The Journal of Bone and Joint Surgery (American). 2004;86:2424-2430
© 2004 The Journal of Bone and Joint Surgery, Inc.
Medial Collateral Ligament Strain with Partial Posteromedial Olecranon Resection
A Biomechanical Study
Srinath Kamineni, MD, FRCS(Tr+Orth)1,
Neal S. ElAttrache, MD2,
Shawn W. O'Driscoll, MD, PhD3,
Christopher S. Ahmad, MD4,
Hirotsune Hirohara, MD3,
Patricia G. Neale, MS3,
Kai-Nan An, PhD3 and
Bernard F. Morrey, MD3
1 Department of Orthopaedics and Biomechanics, Imperial College London and
Hillingdon Hospital NHS Trust, South Kensington Campus, London SW7 2AZ, United
Kingdom
2 Kerlan-Jobe Sports Clinic, 6801 Park Terrace Drive, Los Angeles, CA
90045-1539
3 Department of Orthopedic Surgery, Mayo Clinic, 200 First Street S.W.,
Rochester, MN 55905
4 Department of Orthopaedic Surgery, New York-Presbyterian Hospital, 622 West
168th Street, PH 11th Floor, New York, NY 10024-2838
Investigation performed at the Department of Orthopedic Biomechanics,
Mayo Clinic, Rochester, Minnesota
The authors did not receive grants or outside funding in support of their
research or preparation of this manuscript. They did not receive payments or
other benefits or a commitment or agreement to provide such benefits from a
commercial entity. No commercial entity paid or directed, or agreed to pay or
direct, any benefits to any research fund, foundation, educational
institution, or other charitable or nonprofit organization with which the
authors are affiliated or associated.
Background: Partial resection of the posteromedial aspect of the
olecranon in the treatment of valgus extension impingement osteophytosis is a
well-described technique. It has been hypothesized that removal of the normal
olecranon process, beyond the osteophytic margin, increases the strain in the
anterior bundle of the medial collateral ligament.
Methods: We used an electromagnetic tracking device to investigate
the strain in the anterior bundle of the medial collateral ligament as a
function of increasing applied torque and posteromedial resections of the
olecranon in seven cadaveric elbows. Applied torques under valgus stress
consisted of hand weight, hand weight plus 1.75 Nm, and hand weight plus 3.5
Nm. Resections were conducted in sequential 3-mm increments, from 0 to 9 mm.
We measured changes in the length of the anterior and posterior bands of the
anterior bundle of the medial collateral ligament with strain gauges. The
strains of the two bands were averaged, and the average was reported.
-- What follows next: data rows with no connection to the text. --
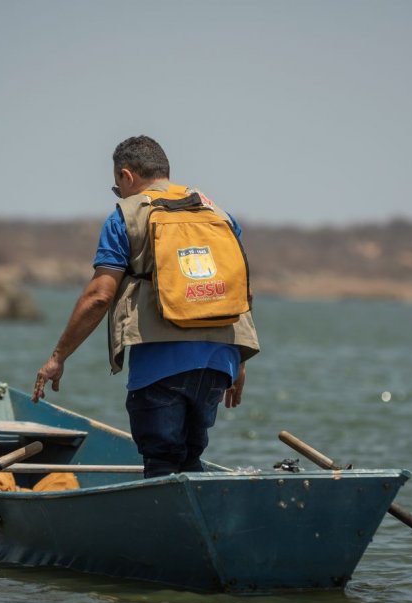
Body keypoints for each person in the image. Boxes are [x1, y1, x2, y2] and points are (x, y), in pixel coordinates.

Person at [31, 135, 260, 478]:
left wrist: (58, 357)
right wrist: (238, 360)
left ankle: (168, 529)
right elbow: (240, 291)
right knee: (189, 456)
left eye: (116, 186)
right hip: (219, 361)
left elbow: (99, 296)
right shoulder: (219, 214)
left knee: (162, 461)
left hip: (160, 362)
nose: (119, 194)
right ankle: (195, 528)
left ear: (126, 176)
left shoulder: (126, 216)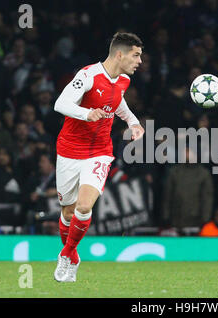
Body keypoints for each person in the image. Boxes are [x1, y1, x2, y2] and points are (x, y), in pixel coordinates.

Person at [53, 32, 145, 282]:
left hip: (99, 152)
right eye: (136, 55)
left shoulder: (124, 80)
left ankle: (66, 254)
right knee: (68, 212)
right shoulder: (88, 76)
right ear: (119, 54)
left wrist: (132, 121)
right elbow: (60, 103)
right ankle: (72, 254)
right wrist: (86, 113)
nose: (139, 61)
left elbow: (117, 102)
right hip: (69, 150)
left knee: (84, 206)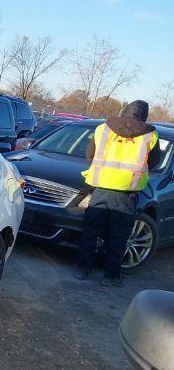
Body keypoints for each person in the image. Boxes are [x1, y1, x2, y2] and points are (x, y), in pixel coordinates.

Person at [74, 100, 160, 287]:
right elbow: (153, 162)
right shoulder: (150, 134)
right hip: (126, 192)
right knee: (119, 236)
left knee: (90, 231)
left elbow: (90, 155)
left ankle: (83, 269)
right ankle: (110, 276)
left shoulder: (103, 128)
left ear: (124, 111)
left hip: (101, 187)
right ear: (143, 115)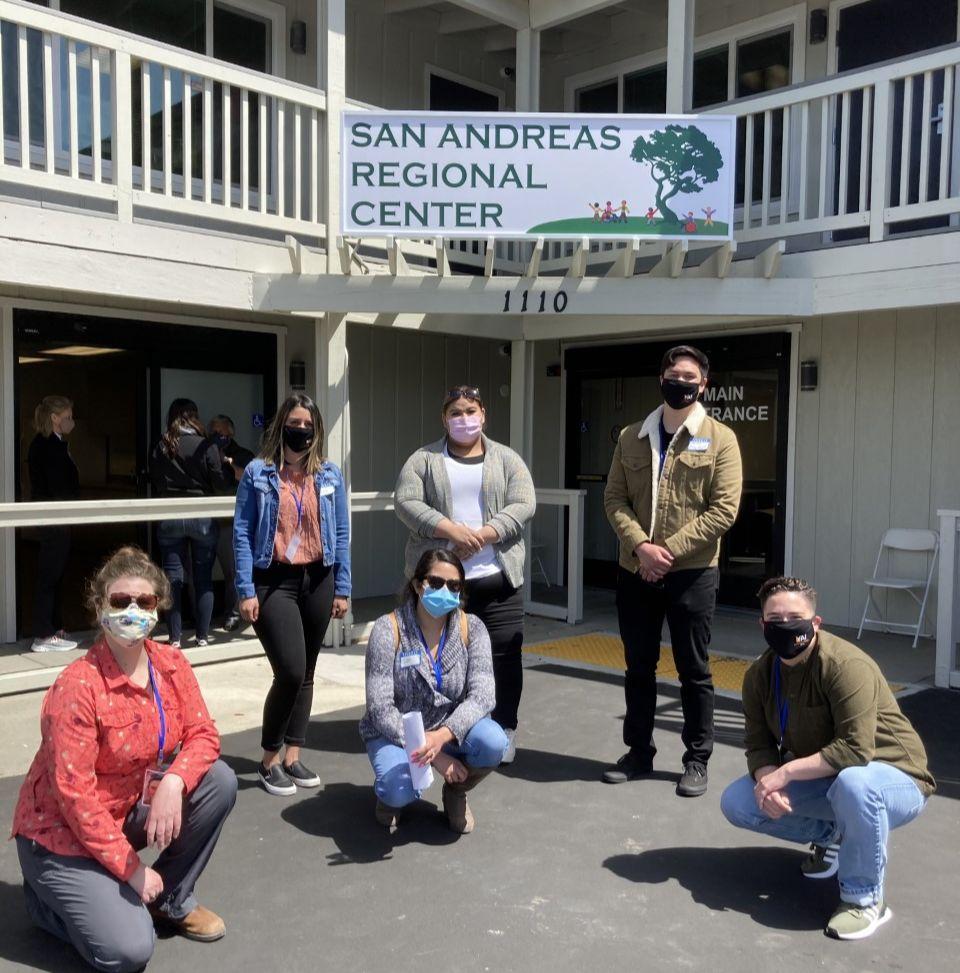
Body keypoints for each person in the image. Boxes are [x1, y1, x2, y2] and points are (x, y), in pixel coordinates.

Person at [11, 545, 237, 971]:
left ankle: (168, 899)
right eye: (120, 601)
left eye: (145, 601)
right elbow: (74, 798)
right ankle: (46, 902)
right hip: (62, 837)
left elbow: (203, 734)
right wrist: (133, 871)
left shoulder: (170, 664)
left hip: (126, 811)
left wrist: (174, 781)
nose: (133, 610)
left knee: (218, 781)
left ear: (158, 607)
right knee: (129, 951)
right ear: (100, 607)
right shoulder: (78, 686)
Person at [721, 577, 935, 941]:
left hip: (893, 777)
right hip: (828, 776)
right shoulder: (759, 675)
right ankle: (838, 836)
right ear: (762, 625)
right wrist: (768, 779)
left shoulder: (846, 665)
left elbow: (855, 750)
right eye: (775, 618)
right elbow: (758, 743)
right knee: (740, 801)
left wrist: (784, 773)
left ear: (815, 622)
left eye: (795, 616)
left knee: (856, 784)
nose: (785, 625)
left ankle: (864, 899)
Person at [603, 345, 742, 796]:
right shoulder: (631, 436)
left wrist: (667, 552)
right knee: (637, 666)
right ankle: (638, 753)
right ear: (661, 378)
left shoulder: (720, 439)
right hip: (636, 569)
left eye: (689, 376)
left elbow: (723, 511)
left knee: (694, 670)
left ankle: (696, 760)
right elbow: (614, 500)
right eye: (672, 373)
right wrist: (642, 547)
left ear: (703, 384)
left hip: (692, 573)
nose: (679, 381)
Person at [394, 385, 535, 764]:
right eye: (455, 412)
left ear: (483, 413)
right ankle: (430, 728)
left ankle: (503, 727)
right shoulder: (423, 459)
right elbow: (405, 502)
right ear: (444, 418)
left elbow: (524, 502)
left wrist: (485, 534)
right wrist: (449, 530)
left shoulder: (507, 459)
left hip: (497, 579)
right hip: (441, 586)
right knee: (433, 657)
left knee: (505, 656)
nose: (464, 418)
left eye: (470, 410)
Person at [233, 393, 351, 797]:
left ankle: (293, 755)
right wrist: (246, 589)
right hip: (274, 582)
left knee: (309, 672)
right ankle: (268, 759)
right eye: (294, 424)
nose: (301, 432)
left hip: (318, 579)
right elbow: (243, 534)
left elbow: (342, 534)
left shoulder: (330, 475)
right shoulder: (258, 473)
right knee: (291, 671)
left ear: (317, 431)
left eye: (308, 426)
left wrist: (343, 586)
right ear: (281, 424)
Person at [359, 549, 507, 834]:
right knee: (398, 789)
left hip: (448, 730)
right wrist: (433, 754)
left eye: (454, 586)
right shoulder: (387, 629)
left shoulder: (471, 628)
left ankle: (456, 790)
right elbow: (379, 707)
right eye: (436, 582)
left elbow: (484, 695)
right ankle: (390, 799)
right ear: (417, 585)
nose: (445, 591)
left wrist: (442, 737)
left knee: (494, 742)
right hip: (396, 732)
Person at [149, 399, 233, 648]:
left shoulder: (161, 445)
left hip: (170, 514)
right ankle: (203, 636)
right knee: (203, 578)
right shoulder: (205, 445)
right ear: (194, 416)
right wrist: (225, 467)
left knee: (173, 578)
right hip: (202, 515)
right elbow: (220, 483)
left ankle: (174, 638)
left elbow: (154, 477)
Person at [27, 394, 80, 652]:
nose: (72, 422)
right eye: (68, 417)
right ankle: (43, 633)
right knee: (49, 575)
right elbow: (58, 483)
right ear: (55, 418)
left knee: (57, 575)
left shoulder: (55, 444)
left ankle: (55, 627)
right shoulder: (46, 445)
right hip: (53, 517)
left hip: (60, 517)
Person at [207, 414, 255, 633]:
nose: (218, 436)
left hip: (231, 522)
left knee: (232, 573)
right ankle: (202, 617)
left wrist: (229, 463)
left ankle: (233, 615)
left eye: (222, 432)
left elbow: (248, 479)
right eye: (214, 432)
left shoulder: (243, 455)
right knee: (201, 573)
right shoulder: (206, 452)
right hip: (206, 520)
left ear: (231, 433)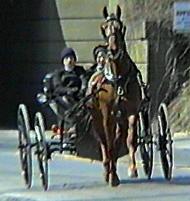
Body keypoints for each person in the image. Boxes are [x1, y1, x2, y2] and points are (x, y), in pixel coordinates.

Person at [42, 47, 86, 146]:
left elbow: (84, 81)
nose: (70, 61)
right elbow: (58, 87)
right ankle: (69, 131)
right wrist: (69, 91)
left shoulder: (80, 71)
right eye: (67, 58)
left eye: (71, 58)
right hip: (63, 98)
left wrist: (82, 89)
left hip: (79, 97)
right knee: (67, 103)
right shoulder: (58, 73)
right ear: (63, 61)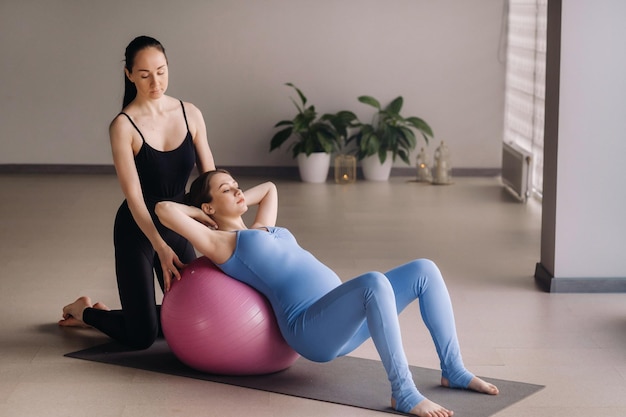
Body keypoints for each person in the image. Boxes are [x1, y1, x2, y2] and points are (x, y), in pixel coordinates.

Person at [152, 169, 498, 417]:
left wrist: (230, 196)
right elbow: (164, 210)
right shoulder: (221, 243)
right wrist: (200, 214)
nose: (239, 191)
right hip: (310, 330)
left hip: (344, 318)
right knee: (374, 281)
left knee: (425, 269)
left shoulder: (263, 227)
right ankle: (403, 393)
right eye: (227, 189)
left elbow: (271, 187)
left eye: (237, 185)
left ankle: (452, 368)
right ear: (210, 207)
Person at [59, 36, 216, 350]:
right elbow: (133, 195)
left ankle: (130, 314)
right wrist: (159, 245)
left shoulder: (190, 113)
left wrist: (220, 229)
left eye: (160, 71)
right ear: (130, 75)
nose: (155, 81)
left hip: (179, 226)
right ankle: (84, 311)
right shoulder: (123, 126)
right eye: (144, 74)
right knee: (142, 336)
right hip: (139, 231)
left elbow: (209, 181)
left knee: (196, 317)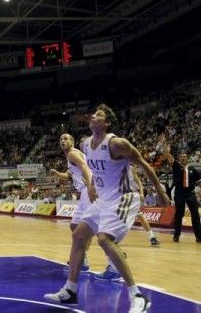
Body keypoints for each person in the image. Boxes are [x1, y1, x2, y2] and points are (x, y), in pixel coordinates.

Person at [44, 104, 169, 313]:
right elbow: (91, 168)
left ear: (107, 123)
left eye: (98, 115)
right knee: (78, 235)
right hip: (103, 198)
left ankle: (137, 297)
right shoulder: (85, 144)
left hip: (124, 197)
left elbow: (143, 164)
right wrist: (92, 186)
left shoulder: (117, 144)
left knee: (104, 239)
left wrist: (160, 191)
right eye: (93, 114)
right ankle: (70, 290)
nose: (93, 116)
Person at [49, 133, 96, 271]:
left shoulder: (72, 154)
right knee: (75, 226)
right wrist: (57, 173)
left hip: (88, 191)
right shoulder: (70, 156)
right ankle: (83, 258)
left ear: (72, 142)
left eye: (66, 139)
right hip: (84, 194)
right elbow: (68, 175)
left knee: (93, 227)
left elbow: (86, 169)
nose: (62, 141)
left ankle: (112, 260)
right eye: (61, 139)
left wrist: (90, 187)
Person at [160, 141, 201, 243]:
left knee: (195, 214)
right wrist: (164, 145)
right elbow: (168, 156)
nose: (183, 158)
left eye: (184, 156)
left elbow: (198, 181)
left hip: (190, 193)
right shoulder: (176, 166)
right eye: (181, 156)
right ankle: (176, 235)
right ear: (179, 158)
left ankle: (199, 236)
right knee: (179, 214)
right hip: (179, 193)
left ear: (187, 158)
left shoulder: (192, 169)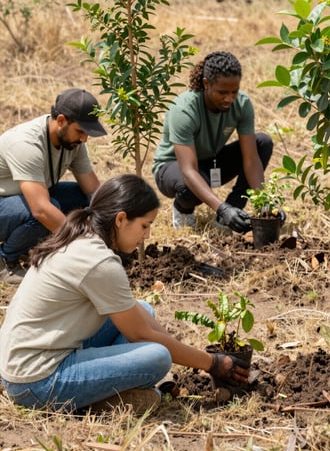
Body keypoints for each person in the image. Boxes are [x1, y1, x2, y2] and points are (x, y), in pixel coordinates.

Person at [0, 174, 249, 413]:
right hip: (36, 381)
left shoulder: (81, 237)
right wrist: (212, 363)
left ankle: (101, 392)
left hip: (23, 362)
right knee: (157, 357)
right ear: (120, 219)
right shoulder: (99, 262)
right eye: (144, 225)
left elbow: (140, 322)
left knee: (144, 310)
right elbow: (140, 334)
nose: (147, 235)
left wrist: (188, 352)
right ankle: (95, 401)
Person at [153, 51, 273, 232]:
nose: (229, 98)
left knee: (263, 143)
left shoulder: (242, 104)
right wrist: (221, 208)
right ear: (206, 84)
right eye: (222, 92)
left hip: (209, 162)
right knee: (189, 186)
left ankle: (231, 214)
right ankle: (183, 209)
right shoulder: (184, 110)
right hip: (174, 167)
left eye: (234, 92)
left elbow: (251, 159)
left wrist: (266, 207)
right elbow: (188, 171)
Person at [0, 88, 105, 284]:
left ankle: (29, 246)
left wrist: (110, 228)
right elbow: (41, 210)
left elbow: (93, 191)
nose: (84, 139)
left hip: (22, 198)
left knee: (82, 198)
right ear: (61, 121)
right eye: (80, 131)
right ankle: (5, 260)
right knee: (45, 211)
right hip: (4, 203)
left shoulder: (74, 143)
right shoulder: (26, 144)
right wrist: (83, 245)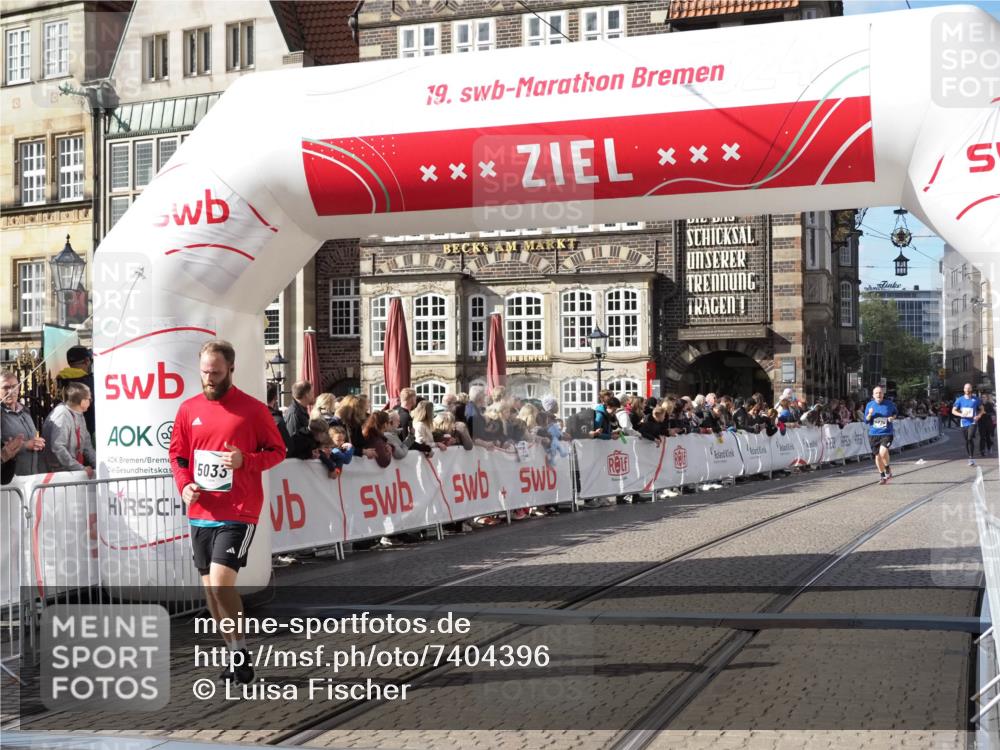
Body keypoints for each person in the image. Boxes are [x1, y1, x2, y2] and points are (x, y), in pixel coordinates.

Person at [168, 340, 286, 685]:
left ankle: (241, 652)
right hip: (202, 510)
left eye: (215, 372)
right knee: (210, 593)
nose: (208, 378)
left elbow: (278, 450)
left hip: (239, 509)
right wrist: (184, 484)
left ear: (230, 370)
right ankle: (237, 656)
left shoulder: (252, 409)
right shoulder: (188, 409)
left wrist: (245, 461)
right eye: (204, 371)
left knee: (221, 586)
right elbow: (178, 456)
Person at [41, 382, 96, 476]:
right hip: (57, 473)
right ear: (83, 402)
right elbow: (58, 447)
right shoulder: (62, 415)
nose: (91, 401)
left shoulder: (79, 414)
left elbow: (86, 444)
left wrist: (96, 463)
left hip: (70, 471)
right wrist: (80, 468)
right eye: (89, 399)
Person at [1, 370, 45, 483]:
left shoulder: (25, 410)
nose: (11, 391)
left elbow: (31, 437)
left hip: (31, 477)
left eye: (14, 386)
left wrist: (36, 443)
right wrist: (25, 445)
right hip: (9, 480)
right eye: (6, 387)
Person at [57, 345, 96, 440]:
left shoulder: (60, 380)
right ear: (87, 361)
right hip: (88, 434)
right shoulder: (90, 382)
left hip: (66, 433)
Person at [864, 385, 898, 484]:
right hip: (873, 434)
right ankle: (882, 476)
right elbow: (866, 421)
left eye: (880, 393)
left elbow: (895, 413)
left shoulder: (889, 404)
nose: (878, 394)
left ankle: (887, 469)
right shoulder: (869, 405)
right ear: (873, 395)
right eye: (876, 393)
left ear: (883, 394)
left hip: (886, 432)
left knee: (883, 452)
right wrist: (869, 414)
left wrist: (893, 417)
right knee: (877, 456)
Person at [952, 383, 984, 466]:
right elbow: (953, 411)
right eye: (966, 388)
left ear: (971, 389)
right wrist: (960, 414)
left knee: (970, 438)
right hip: (964, 422)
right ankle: (970, 456)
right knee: (967, 440)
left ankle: (971, 458)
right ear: (964, 390)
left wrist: (978, 416)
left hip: (973, 421)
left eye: (969, 388)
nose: (967, 390)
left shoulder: (976, 399)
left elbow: (982, 409)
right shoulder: (959, 400)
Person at [266, 384, 293, 454]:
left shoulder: (252, 417)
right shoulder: (277, 420)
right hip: (275, 461)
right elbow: (288, 447)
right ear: (275, 397)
Results: The strain in the anterior bundle of the medial collateral
ligament was found to increase with increasing flexion angle, valgus torque,
and olecranon resection beyond 3 mm. In two elbows, the anterior bundle of the
medial collateral ligament ruptured during testing following the 9-mm
resection. There was a significant difference between the strain following the
6-mm resection and that following the 3-mm resection at 110° of flexion
with 3.5 Nm of added torque (p = 0.004).
Conclusions: In this in vitro cadaver study, an increase in flexion
angle, an increase in valgus torque, and resection of 6 mm led to an
increase in strain in the anterior bundle of the medial collateral ligament.
The non-uniform change in strain related to 3 mm of resection suggests that
resections of the posteromedial aspect of the olecranon of >3 mm may
jeopardize the function of the anterior bundle.
Clinical Relevance: Resection of the olecranon beyond the
posteromedial osteophytic margin increases the strain in the anterior bundle
of the medial collateral ligament, with the potential for a consequent
ligament rupture. We advise resection of the osteophytes only.